## JOB ITEM
Please output the lines shown below exactly as they appear.
····················
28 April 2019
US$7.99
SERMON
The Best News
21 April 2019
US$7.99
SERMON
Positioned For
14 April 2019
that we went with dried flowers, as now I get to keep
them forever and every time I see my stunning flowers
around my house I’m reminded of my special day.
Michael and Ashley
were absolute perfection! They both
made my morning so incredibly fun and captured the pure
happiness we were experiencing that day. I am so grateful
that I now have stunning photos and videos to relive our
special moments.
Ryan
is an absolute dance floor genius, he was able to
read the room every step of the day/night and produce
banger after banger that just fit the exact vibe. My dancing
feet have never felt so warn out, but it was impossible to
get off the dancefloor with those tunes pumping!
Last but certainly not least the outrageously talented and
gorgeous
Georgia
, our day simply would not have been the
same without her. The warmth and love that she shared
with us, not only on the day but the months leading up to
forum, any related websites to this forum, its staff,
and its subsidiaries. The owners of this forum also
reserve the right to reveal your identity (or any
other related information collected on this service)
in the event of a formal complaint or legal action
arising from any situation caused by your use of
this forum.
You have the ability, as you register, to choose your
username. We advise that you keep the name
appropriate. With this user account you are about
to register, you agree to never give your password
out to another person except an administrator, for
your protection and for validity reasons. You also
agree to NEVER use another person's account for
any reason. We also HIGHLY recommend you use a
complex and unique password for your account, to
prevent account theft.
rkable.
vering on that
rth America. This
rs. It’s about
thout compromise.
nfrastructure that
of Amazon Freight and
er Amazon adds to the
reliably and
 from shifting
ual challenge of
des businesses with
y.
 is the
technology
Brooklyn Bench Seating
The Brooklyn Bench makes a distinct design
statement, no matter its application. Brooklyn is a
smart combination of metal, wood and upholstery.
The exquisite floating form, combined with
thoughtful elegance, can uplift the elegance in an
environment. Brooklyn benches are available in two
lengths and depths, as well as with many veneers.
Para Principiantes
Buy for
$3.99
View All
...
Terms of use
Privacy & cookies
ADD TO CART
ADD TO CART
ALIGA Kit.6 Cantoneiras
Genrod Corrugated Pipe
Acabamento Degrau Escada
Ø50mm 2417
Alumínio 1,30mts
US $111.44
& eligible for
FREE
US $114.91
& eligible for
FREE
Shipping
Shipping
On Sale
····················
## ANSWER FOR THIS EXERCISE
28 April 2019
US$7.99
SERMON
The Best News
21 April 2019
US$7.99
SERMON
Positioned For
14 April 2019
that we went with dried flowers, as now I get to keep
them forever and every time I see my stunning flowers
around my house I’m reminded of my special day.
Michael and Ashley
were absolute perfection! They both
made my morning so incredibly fun and captured the pure
happiness we were experiencing that day. I am so grateful
that I now have stunning photos and videos to relive our
special moments.
Ryan
is an absolute dance floor genius, he was able to
read the room every step of the day/night and produce
banger after banger that just fit the exact vibe. My dancing
feet have never felt so warn out, but it was impossible to
get off the dancefloor with those tunes pumping!
Last but certainly not least the outrageously talented and
gorgeous
Georgia
, our day simply would not have been the
same without her. The warmth and love that she shared
with us, not only on the day but the months leading up to
forum, any related websites to this forum, its staff,
and its subsidiaries. The owners of this forum also
reserve the right to reveal your identity (or any
other related information collected on this service)
in the event of a formal complaint or legal action
arising from any situation caused by your use of
this forum.
You have the ability, as you register, to choose your
username. We advise that you keep the name
appropriate. With this user account you are about
to register, you agree to never give your password
out to another person except an administrator, for
your protection and for validity reasons. You also
agree to NEVER use another person's account for
any reason. We also HIGHLY recommend you use a
complex and unique password for your account, to
prevent account theft.
rkable.
vering on that
rth America. This
rs. It’s about
thout compromise.
nfrastructure that
of Amazon Freight and
er Amazon adds to the
reliably and
 from shifting
ual challenge of
des businesses with
y.
 is the
technology
Brooklyn Bench Seating
The Brooklyn Bench makes a distinct design
statement, no matter its application. Brooklyn is a
smart combination of metal, wood and upholstery.
The exquisite floating form, combined with
thoughtful elegance, can uplift the elegance in an
environment. Brooklyn benches are available in two
lengths and depths, as well as with many veneers.
Para Principiantes
Buy for
$3.99
View All
...
Terms of use
Privacy & cookies
ADD TO CART
ADD TO CART
ALIGA Kit.6 Cantoneiras
Genrod Corrugated Pipe
Acabamento Degrau Escada
Ø50mm 2417
Alumínio 1,30mts
US $111.44
& eligible for
FREE
US $114.91
& eligible for
FREE
Shipping
Shipping
On Sale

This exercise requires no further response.